Top of Source passage

Some vegetable crops on the northern Adelaide plains remain under water more than a week after the Gawler River burst its banks.
About 1,000 growers were affected by flooding as wild weather swept across South Australia.
The market gardens on Adelaide’s northern outskirts account for about one-third of SA horticultural production.
Flood recovery coordinator Alex Zimmerman said the extent of damage was still being assessed, and growers were likely to have access to various grants to support their recovery efforts.
He said the first hurdle was to ensure the area dried out.
“Because the ground is fully saturated, we’re relying on evaporation to rid those blocks of the water,” he said.
“We’re assisting that process through allocating some pumps in critical areas.”
Mr Zimmerman said growers would be heavily reliant on financial support to get back into production.
“In the early stages of the recovery process there are the immediate grants for the flooding event,” he said.

Bottom of Source passage
Top of Material supplied

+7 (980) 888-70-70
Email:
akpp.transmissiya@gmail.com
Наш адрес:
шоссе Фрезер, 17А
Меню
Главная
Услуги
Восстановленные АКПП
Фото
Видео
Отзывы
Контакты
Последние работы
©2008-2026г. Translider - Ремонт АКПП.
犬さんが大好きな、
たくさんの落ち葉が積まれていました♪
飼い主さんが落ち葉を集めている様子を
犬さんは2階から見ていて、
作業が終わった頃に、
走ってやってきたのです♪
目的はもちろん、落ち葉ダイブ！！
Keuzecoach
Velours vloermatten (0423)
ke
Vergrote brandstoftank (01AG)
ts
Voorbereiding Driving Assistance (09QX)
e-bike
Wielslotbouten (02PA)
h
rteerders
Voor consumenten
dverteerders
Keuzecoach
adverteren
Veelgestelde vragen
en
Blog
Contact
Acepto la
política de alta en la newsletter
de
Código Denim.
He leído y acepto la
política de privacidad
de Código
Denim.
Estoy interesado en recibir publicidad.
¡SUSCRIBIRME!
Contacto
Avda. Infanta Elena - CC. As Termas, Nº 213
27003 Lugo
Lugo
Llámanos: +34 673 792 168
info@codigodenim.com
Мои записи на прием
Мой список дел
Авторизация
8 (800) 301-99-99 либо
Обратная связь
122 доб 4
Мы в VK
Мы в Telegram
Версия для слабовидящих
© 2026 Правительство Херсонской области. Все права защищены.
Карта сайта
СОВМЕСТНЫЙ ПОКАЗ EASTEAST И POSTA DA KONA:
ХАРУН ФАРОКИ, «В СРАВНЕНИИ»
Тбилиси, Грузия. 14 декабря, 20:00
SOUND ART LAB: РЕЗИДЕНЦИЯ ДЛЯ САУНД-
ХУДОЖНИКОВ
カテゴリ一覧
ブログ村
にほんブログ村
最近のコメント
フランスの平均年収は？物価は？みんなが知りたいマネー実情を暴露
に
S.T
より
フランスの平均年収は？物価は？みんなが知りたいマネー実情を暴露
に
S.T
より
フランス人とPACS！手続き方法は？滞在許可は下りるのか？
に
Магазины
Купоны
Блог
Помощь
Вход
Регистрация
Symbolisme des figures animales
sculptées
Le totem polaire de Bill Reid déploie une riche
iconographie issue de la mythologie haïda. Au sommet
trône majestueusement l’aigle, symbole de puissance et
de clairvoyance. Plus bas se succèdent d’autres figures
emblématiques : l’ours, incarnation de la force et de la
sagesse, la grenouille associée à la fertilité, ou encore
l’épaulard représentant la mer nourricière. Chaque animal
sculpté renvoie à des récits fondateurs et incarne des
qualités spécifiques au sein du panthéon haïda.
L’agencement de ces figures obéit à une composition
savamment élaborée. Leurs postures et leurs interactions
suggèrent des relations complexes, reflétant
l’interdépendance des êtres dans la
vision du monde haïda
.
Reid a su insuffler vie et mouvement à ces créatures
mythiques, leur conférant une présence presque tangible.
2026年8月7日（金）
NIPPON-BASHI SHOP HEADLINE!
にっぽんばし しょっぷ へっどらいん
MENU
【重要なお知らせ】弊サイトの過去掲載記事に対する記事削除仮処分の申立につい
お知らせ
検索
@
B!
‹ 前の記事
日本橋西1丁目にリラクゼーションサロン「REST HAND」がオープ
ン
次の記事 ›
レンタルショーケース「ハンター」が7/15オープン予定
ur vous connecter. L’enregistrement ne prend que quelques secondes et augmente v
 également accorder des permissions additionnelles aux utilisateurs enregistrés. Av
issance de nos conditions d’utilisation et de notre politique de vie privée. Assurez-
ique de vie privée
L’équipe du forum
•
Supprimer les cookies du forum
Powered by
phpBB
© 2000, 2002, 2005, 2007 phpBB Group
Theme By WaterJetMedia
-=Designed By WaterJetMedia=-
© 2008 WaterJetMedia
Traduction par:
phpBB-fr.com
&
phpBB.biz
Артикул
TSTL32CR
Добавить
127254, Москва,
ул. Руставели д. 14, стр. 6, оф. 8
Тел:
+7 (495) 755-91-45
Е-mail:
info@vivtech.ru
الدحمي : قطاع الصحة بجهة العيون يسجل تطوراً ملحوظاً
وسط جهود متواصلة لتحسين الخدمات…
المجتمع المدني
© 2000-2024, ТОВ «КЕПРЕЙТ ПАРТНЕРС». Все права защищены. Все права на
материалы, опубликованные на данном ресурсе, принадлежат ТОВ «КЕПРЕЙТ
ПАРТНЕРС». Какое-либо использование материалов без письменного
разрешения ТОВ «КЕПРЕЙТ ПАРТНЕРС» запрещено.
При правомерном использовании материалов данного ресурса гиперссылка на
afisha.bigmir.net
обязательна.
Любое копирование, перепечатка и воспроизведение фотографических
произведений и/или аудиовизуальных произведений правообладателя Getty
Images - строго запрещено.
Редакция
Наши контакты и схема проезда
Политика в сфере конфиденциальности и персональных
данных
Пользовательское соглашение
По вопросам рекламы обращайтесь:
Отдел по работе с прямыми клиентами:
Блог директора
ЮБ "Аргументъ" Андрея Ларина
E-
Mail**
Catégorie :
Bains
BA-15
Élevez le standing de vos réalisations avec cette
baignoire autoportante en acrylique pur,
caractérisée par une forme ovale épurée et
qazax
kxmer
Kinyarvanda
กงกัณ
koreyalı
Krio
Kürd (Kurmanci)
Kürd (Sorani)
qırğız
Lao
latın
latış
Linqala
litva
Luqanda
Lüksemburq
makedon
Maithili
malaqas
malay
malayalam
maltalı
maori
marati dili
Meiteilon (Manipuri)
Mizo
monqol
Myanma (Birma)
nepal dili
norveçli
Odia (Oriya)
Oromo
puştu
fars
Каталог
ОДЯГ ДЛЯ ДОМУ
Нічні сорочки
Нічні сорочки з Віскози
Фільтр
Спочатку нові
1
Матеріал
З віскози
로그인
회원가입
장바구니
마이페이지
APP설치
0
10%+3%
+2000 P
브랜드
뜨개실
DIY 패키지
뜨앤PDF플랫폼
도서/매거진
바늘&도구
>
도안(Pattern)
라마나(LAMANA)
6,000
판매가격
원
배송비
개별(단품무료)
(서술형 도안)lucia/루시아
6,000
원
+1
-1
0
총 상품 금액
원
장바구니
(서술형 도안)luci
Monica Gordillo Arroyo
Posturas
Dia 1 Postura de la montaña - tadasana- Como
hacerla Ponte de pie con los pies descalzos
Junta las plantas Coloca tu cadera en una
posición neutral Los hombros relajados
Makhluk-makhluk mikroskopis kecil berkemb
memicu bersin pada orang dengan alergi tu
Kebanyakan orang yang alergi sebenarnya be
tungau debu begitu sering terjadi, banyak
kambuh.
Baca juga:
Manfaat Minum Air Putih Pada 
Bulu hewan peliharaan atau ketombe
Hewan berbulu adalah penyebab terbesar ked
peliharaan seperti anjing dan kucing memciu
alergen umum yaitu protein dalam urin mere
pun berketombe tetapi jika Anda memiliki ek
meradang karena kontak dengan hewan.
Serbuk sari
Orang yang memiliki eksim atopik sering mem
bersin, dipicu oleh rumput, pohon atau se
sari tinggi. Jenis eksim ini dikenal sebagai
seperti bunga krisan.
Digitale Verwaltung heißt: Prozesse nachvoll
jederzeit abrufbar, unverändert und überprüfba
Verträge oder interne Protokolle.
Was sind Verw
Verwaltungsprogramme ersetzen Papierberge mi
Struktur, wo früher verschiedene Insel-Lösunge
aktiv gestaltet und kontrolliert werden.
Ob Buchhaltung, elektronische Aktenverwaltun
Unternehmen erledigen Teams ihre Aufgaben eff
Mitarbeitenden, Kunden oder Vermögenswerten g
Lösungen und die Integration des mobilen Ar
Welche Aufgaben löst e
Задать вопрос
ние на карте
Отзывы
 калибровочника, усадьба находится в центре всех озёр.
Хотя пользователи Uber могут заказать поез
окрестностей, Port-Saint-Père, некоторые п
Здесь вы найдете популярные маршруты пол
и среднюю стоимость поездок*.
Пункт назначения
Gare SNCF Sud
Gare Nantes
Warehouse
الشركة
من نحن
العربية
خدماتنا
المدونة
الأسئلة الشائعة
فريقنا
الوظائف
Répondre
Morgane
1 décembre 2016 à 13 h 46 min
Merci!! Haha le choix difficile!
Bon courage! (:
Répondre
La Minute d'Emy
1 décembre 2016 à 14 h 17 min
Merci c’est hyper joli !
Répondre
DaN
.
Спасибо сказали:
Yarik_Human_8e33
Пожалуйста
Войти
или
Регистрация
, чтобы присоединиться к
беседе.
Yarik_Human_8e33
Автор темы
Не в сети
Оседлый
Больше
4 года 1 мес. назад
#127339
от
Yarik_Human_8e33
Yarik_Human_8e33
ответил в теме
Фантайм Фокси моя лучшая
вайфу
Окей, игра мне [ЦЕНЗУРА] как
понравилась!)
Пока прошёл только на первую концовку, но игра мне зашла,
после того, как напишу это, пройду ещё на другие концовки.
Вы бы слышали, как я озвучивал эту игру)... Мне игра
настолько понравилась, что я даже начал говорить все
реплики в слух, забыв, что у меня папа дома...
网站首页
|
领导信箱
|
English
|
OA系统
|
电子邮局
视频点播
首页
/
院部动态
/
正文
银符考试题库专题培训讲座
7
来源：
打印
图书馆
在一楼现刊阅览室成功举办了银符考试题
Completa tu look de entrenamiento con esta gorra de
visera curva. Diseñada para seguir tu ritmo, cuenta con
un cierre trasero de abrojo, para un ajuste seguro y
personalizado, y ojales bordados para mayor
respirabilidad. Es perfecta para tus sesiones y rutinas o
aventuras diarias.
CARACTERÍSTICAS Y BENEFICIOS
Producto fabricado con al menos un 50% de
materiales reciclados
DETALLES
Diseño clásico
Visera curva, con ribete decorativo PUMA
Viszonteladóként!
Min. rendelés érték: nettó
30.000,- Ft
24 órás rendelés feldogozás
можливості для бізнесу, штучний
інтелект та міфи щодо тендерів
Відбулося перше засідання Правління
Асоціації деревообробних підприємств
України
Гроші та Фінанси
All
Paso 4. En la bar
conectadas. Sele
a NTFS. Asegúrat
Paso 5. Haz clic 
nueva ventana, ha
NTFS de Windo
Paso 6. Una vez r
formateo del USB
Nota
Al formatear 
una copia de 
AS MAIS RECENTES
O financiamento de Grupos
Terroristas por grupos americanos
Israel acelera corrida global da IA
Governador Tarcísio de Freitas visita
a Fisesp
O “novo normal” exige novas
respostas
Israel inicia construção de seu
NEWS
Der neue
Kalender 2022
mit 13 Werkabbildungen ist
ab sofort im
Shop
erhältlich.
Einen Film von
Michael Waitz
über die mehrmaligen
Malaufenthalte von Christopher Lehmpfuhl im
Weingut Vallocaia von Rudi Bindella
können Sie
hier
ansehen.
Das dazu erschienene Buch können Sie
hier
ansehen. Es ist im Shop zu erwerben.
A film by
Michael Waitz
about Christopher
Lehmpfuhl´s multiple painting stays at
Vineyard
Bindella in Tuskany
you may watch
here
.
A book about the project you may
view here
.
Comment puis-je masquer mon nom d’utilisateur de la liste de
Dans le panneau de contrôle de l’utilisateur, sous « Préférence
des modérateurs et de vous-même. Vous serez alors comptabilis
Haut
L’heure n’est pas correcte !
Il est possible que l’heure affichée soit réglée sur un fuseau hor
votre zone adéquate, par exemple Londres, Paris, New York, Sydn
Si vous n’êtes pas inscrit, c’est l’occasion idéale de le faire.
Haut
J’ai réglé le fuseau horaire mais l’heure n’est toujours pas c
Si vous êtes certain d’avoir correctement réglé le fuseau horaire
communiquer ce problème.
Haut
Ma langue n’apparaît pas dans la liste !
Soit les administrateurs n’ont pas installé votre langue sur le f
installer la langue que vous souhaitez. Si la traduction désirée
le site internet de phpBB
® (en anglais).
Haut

Bottom of Material supplied

• _Parts of the exercise_
(a) According to the Gawler River flooding report, what share of South Australian horticultural production comes from the market gardens on Adelaide's northern outskirts?
(b) For each statement, say yes or no depending on whether it agrees with the Gawler River flooding report, and quote the words that decide it. (i) About 1,000 growers were affected by the flooding. (ii) The Murray River burst its banks. (iii) Pumps are being allocated in critical areas to help the ground dry out.
(c) Continue the Gawler River flooding report from the point where it stops.

• _Numbered answers_
(a) About one-third.

(b)
(i) Yes: "About 1,000 growers were affected by flooding"
(ii) No: "the Gawler River burst its banks"
(iii) Yes: "allocating some pumps in critical areas"

(c)
“We are looking at clean-up grants an also other clean-up strategies whereby we’ll bring in volunteers.”
One of the affected farmers, Thanh Hung Truong, lost his crop valued at more than $100,000 as 60 greenhouses at Virginia were flooded.
“You see, all the cucumber die, you see this water like that, you can’t go inside [in] dirty water like that,” he said.
Many farmers, including a large Vietnamese community, registered for emergency financial assistance.
Some said that after their massive clean-up, they were expecting big challenges because of lost topsoil and the risk of disease to future crops.